On Sat, Feb 9, 2013 at 6:35 PM, Robert Goss
<goss.robert@gmail.com> wrote:
Dear all,
Looking to learn a little haskell I tried to program up a little group theory but feel I am stuck on what the types should be. At first it seemed obvious (and the algebra package does this) that the type of a group should be given by:
class Group g where
mul :: g -> g -> g
inv :: g -> g
unit :: g
My problem is this seems to assume that the type of group you are in is encoded by the type system.

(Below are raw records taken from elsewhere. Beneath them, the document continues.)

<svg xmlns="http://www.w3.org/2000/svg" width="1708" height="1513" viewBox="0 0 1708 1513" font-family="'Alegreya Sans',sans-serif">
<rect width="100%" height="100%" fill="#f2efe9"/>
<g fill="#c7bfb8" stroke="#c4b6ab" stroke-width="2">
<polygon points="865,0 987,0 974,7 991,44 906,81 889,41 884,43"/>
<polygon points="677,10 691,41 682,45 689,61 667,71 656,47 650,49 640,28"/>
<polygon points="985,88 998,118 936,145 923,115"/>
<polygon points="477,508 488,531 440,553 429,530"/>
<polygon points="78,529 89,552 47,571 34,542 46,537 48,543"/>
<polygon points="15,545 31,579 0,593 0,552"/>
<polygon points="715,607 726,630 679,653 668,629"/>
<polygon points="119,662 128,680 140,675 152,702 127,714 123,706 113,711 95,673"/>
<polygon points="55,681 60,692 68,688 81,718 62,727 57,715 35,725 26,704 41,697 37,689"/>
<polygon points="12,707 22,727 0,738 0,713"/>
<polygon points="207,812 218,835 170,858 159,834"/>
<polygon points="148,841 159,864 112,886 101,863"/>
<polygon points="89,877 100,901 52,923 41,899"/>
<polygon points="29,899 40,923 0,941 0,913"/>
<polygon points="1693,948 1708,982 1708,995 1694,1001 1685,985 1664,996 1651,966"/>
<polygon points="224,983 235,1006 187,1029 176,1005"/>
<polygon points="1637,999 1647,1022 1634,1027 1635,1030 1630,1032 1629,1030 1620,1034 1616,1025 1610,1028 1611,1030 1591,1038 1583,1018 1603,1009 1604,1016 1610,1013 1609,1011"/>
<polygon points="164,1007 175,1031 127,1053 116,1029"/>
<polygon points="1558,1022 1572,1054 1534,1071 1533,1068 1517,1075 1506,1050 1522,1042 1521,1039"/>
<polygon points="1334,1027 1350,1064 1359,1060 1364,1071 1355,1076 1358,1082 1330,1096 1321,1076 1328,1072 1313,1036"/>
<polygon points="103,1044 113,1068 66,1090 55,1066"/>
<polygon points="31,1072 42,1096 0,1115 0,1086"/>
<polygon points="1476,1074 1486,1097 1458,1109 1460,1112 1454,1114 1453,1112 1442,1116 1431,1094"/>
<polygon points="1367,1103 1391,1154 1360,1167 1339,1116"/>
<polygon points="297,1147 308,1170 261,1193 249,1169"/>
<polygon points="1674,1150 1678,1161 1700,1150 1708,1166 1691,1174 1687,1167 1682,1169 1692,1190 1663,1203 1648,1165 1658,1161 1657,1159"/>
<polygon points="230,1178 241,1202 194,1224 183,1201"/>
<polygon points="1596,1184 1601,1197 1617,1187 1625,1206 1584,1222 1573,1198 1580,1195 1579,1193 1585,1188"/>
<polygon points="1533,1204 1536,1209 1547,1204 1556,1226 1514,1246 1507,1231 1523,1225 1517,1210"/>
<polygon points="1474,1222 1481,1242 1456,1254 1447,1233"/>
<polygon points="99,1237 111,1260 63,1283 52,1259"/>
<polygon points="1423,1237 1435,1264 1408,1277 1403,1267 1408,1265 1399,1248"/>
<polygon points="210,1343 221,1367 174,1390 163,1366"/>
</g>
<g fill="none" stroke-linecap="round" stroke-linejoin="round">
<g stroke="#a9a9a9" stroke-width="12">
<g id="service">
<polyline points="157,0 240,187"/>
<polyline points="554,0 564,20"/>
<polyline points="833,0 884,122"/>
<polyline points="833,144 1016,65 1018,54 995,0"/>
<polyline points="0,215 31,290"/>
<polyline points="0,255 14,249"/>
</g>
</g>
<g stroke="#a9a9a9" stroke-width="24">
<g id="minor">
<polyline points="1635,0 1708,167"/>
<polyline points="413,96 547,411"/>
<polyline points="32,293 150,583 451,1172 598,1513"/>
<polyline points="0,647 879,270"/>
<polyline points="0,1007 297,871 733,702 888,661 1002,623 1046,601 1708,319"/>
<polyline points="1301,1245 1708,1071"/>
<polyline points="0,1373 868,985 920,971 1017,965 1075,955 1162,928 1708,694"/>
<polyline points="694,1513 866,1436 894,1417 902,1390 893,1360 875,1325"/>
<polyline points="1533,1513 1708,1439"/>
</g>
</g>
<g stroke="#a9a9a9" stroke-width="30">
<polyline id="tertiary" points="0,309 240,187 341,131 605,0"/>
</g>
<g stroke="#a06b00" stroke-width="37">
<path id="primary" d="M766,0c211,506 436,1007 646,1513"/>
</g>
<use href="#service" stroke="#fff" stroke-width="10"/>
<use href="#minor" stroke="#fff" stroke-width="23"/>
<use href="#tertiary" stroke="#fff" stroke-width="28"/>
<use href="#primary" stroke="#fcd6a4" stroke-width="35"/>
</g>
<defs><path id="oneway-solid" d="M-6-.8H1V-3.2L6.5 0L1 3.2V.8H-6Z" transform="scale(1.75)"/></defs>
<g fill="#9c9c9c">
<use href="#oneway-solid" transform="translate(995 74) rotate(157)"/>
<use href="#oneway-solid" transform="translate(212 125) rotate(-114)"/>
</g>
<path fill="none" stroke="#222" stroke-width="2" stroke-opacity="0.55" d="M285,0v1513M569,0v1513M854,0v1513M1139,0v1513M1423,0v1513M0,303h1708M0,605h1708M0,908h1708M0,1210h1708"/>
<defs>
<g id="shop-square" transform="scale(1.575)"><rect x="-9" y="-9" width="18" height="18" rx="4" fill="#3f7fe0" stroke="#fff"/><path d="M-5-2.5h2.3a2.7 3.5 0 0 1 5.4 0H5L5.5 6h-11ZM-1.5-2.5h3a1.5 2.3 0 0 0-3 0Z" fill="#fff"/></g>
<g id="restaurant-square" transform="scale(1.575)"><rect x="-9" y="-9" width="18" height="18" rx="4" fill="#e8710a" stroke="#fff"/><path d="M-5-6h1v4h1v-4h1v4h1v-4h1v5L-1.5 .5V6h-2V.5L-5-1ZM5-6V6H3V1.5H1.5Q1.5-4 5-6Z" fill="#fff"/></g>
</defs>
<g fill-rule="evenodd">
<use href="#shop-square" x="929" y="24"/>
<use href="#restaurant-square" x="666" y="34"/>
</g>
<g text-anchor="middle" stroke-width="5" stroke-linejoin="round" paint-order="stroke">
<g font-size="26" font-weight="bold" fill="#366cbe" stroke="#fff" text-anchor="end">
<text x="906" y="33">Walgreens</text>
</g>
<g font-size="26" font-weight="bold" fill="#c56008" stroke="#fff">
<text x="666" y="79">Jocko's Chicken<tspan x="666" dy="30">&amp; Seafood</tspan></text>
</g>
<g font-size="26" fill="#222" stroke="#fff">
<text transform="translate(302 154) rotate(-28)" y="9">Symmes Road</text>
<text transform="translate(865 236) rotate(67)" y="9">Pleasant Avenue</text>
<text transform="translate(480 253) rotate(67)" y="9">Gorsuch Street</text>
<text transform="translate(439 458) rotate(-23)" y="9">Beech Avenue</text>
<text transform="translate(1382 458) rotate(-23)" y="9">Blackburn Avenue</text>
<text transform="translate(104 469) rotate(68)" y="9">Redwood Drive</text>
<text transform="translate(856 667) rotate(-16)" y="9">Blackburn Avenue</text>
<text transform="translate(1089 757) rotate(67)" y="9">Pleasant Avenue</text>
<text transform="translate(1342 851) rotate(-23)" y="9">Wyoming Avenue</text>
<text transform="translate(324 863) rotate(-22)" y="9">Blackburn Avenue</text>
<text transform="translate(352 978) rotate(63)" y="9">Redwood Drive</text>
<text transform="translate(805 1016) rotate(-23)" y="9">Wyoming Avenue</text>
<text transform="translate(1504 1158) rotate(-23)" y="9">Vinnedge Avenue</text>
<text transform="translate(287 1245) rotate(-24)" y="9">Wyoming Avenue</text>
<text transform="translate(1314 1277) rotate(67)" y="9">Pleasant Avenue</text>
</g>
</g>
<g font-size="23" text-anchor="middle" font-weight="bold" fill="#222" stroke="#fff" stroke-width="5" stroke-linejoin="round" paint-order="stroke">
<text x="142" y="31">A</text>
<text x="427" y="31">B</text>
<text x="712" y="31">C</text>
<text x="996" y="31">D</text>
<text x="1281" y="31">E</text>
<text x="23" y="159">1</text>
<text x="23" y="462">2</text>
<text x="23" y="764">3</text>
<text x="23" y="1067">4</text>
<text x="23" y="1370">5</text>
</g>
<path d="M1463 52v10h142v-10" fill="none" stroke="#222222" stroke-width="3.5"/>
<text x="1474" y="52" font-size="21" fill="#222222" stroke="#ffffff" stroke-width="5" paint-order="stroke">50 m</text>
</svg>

I first ran into problems with this when I wanted to define a cyclic group. The only way I could define the type was either to define each cyclic group separately so have C2, C3, C4, ... or parametrise it over the class Nat. So a cyclic group would have the type Cyclic (Succ(Succ( ... Succ(Zero)) ... )) which would consistently define all cyclic groups but is hardly any better. For example a computation mod a large prime p is not going to be pleasant.
I came up with a partial solution by realising that a group is defined as a set X and some operations on it to get
class Group g x where
mul :: g -> x -> x -> x
inv :: g-> x -> x
unit :: g -> x
Making it easy to define cyclic groups and all my old groups carry over. But now to evaluate an expression I need to hang onto the group i am in and pass it around. As i am newish to haskell I wanted to know if I have missed a simpler more obvious way of doing things?